## DOCUMENT
——————
Open Source Cloud Authors: Yeshim Deniz, Liz McMillan, Pat Romanski, Elizabeth White, XebiaLabs Blog

News Feed Item

Cloudera Impala Delivers Superior Performance on Open Hadoop Data Over Proprietary Analytic DBMSs

Emerges as Fastest, Most Functional and Proven Way to Run SQL on Hadoop Data

PALO ALTO, CA -- (Marketwired) -- 01/13/14 -- Cloudera, the leader in Apache Hadoop™ based data management platforms, today released the results of performance benchmark testing for its open source interactive SQL query engine, Cloudera Impala. Impala queries across data in an open Hadoop columnar storage format (Parquet) ran on average 2x faster than identical queries on a commercial analytic database management system (DBMS) over its proprietary storage format.

Cloudera delivers an enterprise data hub -- a next-generation platform for secure, powerful, real-time processing and analysis of data at scale. An enterprise data hub must provide data governance and lineage services, support enterprise-grade backup and disaster recovery and offer a wide range of ways to work with the data that it manages. It must support the tools and interfaces on which existing applications and tools rely. Critical among those is real-time SQL access for analytics.

Impala Delivers

Launched in October 2012 and released for general availability in May 2013, Impala enables high speed, interactive SQL analysis of Hadoop data at petabyte scale. Today Impala has emerged as the fastest, most functional and proven way to run SQL on Hadoop data for open source users and enterprise customers alike. The platform has continued to evolve rapidly with deepening support for the ANSI-SQL standard, certified integrations to leading business intelligence tools, sophisticated workload management and consistently superior performance.
——————
## SOURCE DATA
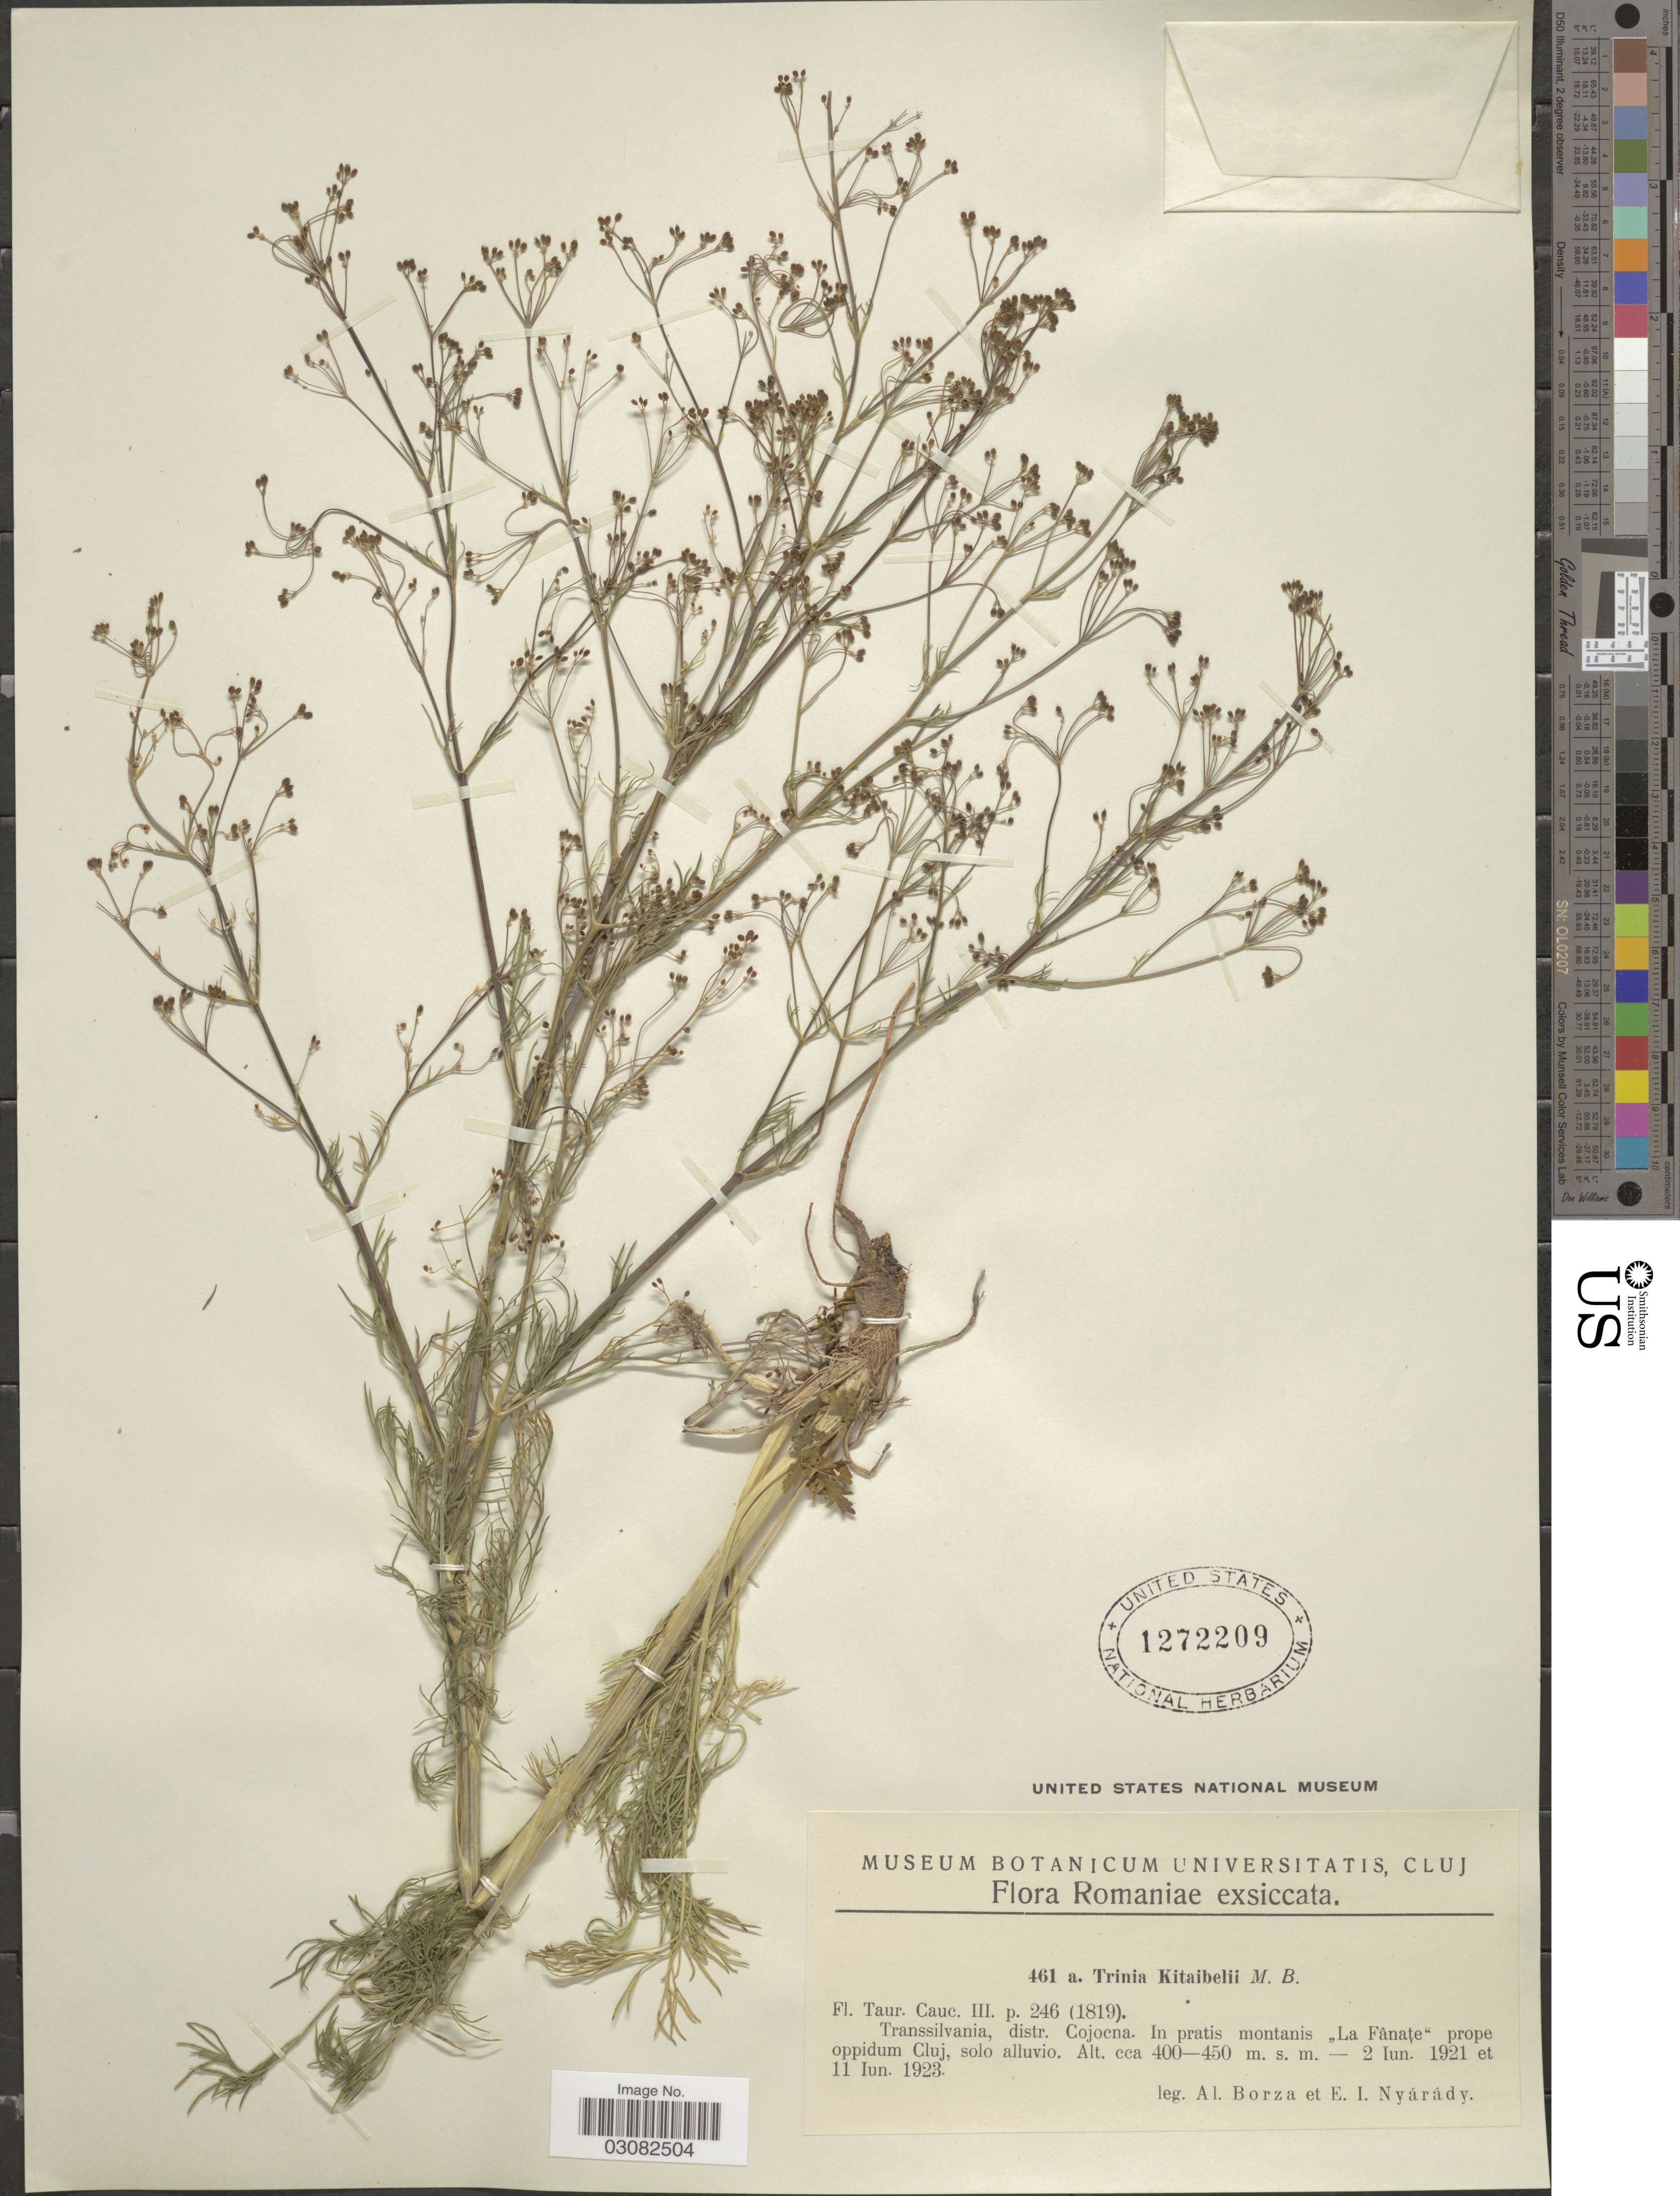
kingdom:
——————
Please pick up the news item on Cloudera Impala's benchmark results and carry it on from its final sentence.

Impala deployments continue to proliferate in the enterprise: to date, the platform has been downloaded by more than 5,000 unique organizations globally, demonstrating its appeal and significance. Cloudera continues to work closely with its enterprise customers and the open source community to refine and advance Impala's enterprise features, like Apache Sentry (incubating), the fine-grained, role-based authorization module released this year. Further establishing Impala's leadership in the industry, Hadoop-based solutions from other vendors integrate the Cloudera-created SQL query engine into their own offerings in response to customer demand.

Analytic DBMS Performance on Open Data in the Enterprise Data Hub

Running a diverse set of analytic queries on identical hardware, Impala has successfully eclipsed the performance of a popular proprietary parallel DBMS. The same benchmarks also showed Impala has maintained or widened its performance advantage against the latest release of Apache Hive (0.12).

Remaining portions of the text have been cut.